Ho combattuto contro i miei demoni.

Ieri sera non mi sono solo allenato, non ho corso come tutte le altre volte, ho fondamentalmente combattuto contro i miei demoni.
Avevo già capito che sarebbe stata una sessione difficile nel momento in cui stavo calzando le scarpette. Ero teso, rigido, mille pensieri mi frullavano in testa come una vasca di anguille.

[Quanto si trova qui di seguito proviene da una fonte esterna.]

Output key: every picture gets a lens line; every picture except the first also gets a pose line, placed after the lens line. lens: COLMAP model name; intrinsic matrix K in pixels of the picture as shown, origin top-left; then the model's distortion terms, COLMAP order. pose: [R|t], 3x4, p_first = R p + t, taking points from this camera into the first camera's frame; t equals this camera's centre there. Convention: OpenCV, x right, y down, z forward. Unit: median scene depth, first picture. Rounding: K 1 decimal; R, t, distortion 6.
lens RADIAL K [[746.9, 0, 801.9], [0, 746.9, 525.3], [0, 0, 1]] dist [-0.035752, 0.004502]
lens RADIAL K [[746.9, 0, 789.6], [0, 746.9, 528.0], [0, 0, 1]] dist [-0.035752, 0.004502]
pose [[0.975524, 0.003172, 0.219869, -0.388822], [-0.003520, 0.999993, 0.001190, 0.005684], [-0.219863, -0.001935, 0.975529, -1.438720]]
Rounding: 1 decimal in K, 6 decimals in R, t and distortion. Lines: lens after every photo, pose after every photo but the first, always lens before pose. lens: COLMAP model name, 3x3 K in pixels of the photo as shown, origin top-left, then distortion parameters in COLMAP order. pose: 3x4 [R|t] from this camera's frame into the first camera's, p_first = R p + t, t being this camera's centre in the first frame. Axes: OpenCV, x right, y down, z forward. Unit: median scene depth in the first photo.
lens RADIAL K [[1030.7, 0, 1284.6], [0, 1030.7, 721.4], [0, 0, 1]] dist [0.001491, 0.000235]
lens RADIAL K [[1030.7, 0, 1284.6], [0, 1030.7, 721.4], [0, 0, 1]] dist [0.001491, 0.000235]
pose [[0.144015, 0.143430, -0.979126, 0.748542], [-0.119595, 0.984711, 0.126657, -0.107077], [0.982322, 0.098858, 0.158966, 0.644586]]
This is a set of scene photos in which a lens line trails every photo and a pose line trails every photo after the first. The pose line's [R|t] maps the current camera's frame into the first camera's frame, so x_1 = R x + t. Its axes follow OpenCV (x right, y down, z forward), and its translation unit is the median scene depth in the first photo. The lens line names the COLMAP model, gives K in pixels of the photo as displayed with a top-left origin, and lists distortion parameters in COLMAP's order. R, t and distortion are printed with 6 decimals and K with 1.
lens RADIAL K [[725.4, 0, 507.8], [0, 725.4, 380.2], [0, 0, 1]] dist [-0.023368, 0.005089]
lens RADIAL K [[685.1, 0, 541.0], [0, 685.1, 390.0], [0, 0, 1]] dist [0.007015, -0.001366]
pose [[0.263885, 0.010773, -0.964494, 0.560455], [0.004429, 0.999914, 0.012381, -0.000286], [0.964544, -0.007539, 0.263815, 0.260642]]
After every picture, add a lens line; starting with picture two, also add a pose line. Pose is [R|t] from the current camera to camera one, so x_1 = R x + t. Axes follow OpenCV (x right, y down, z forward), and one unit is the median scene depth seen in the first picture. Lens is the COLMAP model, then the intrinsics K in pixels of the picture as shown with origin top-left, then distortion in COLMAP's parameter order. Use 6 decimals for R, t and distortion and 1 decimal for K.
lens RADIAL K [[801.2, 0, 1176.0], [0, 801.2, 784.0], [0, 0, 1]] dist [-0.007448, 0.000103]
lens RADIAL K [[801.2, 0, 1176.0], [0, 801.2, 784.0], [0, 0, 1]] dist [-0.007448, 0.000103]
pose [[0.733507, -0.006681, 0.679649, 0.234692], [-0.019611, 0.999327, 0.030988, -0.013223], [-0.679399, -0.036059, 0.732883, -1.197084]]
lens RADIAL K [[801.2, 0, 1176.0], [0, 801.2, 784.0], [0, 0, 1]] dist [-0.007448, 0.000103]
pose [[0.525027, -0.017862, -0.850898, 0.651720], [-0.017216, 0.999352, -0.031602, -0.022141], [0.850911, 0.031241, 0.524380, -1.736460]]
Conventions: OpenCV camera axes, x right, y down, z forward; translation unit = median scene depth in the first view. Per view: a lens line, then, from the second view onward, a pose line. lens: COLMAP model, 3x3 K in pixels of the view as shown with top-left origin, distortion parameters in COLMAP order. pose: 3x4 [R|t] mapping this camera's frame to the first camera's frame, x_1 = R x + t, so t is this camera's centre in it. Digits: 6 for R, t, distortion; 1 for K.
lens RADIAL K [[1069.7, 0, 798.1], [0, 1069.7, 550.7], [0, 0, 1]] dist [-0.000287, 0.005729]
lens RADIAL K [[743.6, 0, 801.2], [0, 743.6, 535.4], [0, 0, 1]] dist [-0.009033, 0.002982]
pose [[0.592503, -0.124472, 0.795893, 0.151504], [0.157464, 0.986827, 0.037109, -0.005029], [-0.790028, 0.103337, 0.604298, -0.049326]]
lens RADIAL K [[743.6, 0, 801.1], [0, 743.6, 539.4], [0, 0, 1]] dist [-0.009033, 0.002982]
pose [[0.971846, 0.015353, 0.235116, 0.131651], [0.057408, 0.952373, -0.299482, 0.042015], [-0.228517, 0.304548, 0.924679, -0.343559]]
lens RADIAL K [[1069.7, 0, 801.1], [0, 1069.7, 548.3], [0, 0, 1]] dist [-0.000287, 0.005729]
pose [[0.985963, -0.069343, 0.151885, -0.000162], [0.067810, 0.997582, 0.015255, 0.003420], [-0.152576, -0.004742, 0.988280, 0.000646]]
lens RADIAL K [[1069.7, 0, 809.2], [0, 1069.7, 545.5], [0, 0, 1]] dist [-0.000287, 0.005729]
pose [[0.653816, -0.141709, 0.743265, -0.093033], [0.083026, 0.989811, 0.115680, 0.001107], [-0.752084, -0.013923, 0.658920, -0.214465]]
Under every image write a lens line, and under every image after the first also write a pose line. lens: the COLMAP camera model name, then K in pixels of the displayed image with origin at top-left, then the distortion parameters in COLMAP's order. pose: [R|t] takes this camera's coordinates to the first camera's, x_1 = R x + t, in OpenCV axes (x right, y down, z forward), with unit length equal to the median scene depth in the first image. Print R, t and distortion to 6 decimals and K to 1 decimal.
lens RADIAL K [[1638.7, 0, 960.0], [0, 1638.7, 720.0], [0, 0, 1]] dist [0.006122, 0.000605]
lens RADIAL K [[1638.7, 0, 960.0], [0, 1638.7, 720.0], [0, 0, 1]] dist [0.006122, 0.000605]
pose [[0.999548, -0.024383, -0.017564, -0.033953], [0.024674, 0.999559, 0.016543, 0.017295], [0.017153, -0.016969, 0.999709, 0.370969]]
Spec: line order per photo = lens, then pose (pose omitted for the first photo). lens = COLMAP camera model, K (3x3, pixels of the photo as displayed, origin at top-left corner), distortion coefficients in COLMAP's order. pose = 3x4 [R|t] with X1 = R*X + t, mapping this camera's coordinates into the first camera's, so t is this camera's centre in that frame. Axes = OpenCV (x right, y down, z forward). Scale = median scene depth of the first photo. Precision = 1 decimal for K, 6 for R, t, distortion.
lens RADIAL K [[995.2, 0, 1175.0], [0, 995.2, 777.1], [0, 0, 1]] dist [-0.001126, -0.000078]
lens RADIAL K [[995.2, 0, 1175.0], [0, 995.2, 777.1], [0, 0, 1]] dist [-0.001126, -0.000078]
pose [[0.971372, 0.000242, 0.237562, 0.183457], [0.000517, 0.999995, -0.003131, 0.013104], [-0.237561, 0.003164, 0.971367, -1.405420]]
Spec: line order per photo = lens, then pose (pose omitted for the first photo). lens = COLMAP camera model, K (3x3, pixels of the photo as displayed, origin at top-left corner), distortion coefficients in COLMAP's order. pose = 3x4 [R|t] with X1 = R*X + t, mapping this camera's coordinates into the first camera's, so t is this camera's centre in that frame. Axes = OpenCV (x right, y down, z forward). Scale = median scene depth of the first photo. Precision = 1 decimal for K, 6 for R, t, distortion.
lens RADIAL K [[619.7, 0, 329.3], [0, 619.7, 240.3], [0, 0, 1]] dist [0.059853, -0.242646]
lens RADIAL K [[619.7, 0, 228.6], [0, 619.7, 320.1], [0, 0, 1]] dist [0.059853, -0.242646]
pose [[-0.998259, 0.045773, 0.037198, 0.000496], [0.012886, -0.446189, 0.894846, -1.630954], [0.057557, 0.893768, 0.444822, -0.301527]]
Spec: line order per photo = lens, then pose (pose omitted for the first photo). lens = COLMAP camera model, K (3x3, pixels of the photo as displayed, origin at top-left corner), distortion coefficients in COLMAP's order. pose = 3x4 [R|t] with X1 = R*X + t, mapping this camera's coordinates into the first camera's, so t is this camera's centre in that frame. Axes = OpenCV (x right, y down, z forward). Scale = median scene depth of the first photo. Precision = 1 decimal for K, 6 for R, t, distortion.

Luca Conti - forerunner 910xt

Durante il primo chilometro avevo l’impressione che i piedi sprofondassero nel terreno, mi sembrava quasi che l’asfalto mi inghiottisse e l’impulso di smettere piano piano si stava insinuando tra i miei pensieri. Più cercavo di sciogliermi e più mi irrigidivo, più cercavo di concentrarmi su ritmo, passo, frequenza cardiaca, più lo stimolo di arrendersi si accentuava. Ho sentito la vibrazione del mio Forerunner 910 xt e ho capito che ero appena entrato nel secondo chilometro. Non so spiegare quale perverso meccanismo sia subentrato nel mio cervello in quell’istante, fatto sta che i “demoni” contro cui stavo combattendo si sono via via dileguati, sino a scomparire definitivamente prima della quindicesima vibrazione. Giusto in tempo per entrare in piscina sereno.
Non dite niente, il simpatico coach ha pensato di farmi fare qualche ripetuta in vasca dopo la sessione di running!